*Excerpted text*.
________________________

Chlumec nad Cidlinou (; ) is a town in Hradec Králové District in the Hradec Králové Region of the Czech Republic. It has about 5,600 inhabitants.

Administrative parts
The town is made up of town parts of Chlumec nad Cidlinou I–IV and villages of Kladruby, Lučice and Pamětník.

Etymology
The town's name Chlumec is derived from the Old Czech word chlum, which meant a hill covered with forest.

Geography

Chlumec nad Cidlinou is located about  west of Hradec Králové. It lies in a flat landscape of the East Elbe Table. Teh highest point is at  above sea level. The town is situated at the confluence of the rivers Cidlina and Bystřice. There are several ponds in the territory, especially north of the town. The largest of them is Chlumecký.

The nearest neighbourhood is surrounded by gardens and after it the town is sometimes nicknamed Town in gardens.

History
The first written mention of Chlumec is from 1235 in a deed of King Wenceslaus I of Bohemia. It was located on a trade route from Prague to Kłodzko Land. The village of Lučice, part of Chlumec nad Cidlinou, was first mentioned in 1110.

The Sternberg family owned Chlumec until 1393. During the first half of the 15th century, it belonged to the lords of Bergov, who had built a water castle here. After it belonged to the various nobles and changed owners several times, it was acquired by the Pernštejn family in 1521. During their rule, the estate grew significantly and prospered. The castle was fortified and new Church of Saint Ursula was built. In these times Chlumec was promoted to a town. In 1547, the Chlumec estate was bought by the royal chamber.

From 1611, Chlumec belonged to the Kinsky family. During the Thirty Years' War, the town was conquered and looted repeatedly. It was badly damaged and the castle was destroyed. After several fires, the castle was not renewed and new aristocratic residence was built – the Karlova Koruna Chateau. In the late 17th and early 18th centuries, the town recovered and crafts flourished.

________________________

*Source data*.
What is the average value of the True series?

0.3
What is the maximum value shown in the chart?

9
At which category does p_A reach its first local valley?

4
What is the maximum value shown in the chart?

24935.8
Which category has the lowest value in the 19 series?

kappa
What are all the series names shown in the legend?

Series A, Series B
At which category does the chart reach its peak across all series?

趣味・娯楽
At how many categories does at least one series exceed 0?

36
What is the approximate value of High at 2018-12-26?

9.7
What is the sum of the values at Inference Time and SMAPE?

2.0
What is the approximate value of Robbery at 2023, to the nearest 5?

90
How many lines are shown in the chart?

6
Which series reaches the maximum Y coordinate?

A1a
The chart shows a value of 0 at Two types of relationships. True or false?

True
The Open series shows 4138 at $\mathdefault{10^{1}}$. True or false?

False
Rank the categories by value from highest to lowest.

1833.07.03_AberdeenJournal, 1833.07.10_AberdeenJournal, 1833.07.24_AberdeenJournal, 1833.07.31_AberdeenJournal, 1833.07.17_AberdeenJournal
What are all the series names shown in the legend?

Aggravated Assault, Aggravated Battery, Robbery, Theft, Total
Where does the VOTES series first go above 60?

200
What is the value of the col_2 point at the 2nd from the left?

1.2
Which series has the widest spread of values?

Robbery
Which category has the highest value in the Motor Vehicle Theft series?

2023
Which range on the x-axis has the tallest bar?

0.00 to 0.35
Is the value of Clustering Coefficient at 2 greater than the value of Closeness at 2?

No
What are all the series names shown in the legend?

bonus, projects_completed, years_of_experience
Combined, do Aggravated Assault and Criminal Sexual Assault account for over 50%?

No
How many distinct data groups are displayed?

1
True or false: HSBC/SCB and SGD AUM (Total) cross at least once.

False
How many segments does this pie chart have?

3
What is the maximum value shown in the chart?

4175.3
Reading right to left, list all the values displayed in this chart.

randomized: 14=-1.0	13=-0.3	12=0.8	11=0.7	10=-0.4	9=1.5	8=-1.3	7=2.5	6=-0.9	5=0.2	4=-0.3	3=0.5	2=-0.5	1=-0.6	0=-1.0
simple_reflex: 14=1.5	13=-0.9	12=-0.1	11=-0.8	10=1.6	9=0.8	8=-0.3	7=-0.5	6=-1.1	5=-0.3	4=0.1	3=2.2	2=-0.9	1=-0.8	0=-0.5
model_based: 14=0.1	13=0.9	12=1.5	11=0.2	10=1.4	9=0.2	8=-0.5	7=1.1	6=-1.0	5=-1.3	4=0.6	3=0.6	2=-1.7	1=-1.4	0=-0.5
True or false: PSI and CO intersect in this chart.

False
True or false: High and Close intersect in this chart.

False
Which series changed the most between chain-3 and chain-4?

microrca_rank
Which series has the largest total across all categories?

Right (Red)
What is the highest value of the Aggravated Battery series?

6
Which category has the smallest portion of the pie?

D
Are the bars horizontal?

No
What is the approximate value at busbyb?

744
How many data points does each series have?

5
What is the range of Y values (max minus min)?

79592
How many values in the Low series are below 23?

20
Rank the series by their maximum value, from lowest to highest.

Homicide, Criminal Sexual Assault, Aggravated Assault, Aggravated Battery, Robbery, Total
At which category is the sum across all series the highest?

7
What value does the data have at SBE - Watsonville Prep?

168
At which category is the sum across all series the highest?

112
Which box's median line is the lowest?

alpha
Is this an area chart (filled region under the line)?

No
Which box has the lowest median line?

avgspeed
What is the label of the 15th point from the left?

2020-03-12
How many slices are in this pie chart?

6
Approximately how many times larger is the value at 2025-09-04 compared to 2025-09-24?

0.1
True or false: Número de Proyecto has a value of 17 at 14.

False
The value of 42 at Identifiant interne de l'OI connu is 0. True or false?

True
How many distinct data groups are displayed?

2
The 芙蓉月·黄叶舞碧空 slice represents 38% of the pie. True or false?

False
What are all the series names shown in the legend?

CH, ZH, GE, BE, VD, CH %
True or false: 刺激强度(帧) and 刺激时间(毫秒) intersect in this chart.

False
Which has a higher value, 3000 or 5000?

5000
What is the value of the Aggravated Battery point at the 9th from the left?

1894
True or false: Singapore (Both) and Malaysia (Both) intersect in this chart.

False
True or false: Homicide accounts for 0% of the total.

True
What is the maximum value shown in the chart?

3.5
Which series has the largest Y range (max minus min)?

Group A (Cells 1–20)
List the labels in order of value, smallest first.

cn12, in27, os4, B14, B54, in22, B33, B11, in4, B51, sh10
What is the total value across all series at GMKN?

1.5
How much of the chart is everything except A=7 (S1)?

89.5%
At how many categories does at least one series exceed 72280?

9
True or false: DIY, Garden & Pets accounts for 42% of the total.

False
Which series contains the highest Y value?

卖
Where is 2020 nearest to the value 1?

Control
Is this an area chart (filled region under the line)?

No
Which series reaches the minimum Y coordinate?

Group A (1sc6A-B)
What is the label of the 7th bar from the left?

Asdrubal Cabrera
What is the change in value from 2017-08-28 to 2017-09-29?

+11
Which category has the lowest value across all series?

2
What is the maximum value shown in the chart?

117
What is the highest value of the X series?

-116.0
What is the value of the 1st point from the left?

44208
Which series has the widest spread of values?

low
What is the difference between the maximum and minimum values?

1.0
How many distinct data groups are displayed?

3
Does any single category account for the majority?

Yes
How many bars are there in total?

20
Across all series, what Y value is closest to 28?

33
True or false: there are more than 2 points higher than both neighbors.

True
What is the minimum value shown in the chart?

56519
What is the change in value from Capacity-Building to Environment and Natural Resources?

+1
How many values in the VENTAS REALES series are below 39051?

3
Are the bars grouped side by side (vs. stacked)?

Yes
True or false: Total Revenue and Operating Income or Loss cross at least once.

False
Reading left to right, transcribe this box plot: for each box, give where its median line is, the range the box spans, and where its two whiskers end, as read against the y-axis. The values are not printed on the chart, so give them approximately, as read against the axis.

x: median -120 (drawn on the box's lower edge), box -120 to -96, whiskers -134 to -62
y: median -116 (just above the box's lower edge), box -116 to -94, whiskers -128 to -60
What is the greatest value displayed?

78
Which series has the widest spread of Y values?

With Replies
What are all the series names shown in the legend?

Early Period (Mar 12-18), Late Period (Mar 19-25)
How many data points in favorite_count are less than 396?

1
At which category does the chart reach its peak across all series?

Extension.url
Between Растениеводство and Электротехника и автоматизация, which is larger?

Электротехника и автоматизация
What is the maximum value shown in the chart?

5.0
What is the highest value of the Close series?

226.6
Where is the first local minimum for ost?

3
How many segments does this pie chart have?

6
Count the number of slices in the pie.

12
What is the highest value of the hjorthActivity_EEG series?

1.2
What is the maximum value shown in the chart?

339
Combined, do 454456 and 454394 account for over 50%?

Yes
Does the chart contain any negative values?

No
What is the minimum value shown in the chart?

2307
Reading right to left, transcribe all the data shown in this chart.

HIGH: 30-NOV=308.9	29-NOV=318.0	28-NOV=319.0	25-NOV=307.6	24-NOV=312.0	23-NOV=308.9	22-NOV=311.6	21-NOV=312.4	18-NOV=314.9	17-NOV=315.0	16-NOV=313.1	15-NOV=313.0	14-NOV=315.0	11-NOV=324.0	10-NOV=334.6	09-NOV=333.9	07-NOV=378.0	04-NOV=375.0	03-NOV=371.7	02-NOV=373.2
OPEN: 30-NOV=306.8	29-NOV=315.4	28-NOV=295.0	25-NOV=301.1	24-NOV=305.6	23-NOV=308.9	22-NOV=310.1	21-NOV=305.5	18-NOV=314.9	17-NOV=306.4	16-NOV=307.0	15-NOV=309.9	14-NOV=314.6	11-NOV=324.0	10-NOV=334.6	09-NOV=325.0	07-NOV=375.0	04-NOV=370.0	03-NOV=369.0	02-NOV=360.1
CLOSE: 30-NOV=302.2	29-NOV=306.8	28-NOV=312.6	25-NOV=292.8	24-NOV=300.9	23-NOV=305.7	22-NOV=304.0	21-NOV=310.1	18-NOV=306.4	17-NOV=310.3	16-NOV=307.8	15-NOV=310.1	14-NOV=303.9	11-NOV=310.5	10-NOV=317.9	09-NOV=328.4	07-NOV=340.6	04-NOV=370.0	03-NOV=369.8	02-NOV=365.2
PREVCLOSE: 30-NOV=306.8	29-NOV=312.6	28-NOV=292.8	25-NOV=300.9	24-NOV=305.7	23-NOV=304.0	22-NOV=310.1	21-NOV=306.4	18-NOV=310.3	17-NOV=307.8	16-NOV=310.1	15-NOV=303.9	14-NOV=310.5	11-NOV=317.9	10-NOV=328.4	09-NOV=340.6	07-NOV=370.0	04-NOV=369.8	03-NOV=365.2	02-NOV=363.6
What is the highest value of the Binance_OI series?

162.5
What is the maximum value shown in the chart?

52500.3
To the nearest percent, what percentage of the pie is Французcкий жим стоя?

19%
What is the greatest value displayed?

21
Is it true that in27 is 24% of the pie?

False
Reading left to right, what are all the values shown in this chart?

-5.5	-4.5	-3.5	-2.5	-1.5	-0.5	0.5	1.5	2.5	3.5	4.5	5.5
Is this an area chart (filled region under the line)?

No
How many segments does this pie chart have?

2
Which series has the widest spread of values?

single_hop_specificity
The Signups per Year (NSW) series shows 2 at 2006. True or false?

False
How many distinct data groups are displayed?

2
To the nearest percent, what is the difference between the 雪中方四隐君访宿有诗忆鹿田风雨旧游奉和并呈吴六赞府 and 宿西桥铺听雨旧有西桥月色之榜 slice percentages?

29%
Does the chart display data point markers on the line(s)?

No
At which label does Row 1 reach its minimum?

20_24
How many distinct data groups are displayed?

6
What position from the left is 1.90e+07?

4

________________________

*Activity list*.
1. According to the text about Chlumec nad Cidlinou, in what year did the Pernštejn family acquire Chlumec?
2. Reproduce the stretch of the text about Chlumec nad Cidlinou from "Administrative parts" through "them is Chlumecký.".

*Solutions*.
1. 1521

2.
Administrative parts
The town is made up of town parts of Chlumec nad Cidlinou I–IV and villages of Kladruby, Lučice and Pamětník.

Etymology
The town's name Chlumec is derived from the Old Czech word chlum, which meant a hill covered with forest.

Geography

Chlumec nad Cidlinou is located about  west of Hradec Králové. It lies in a flat landscape of the East Elbe Table. Teh highest point is at  above sea level. The town is situated at the confluence of the rivers Cidlina and Bystřice. There are several ponds in the territory, especially north of the town. The largest of them is Chlumecký.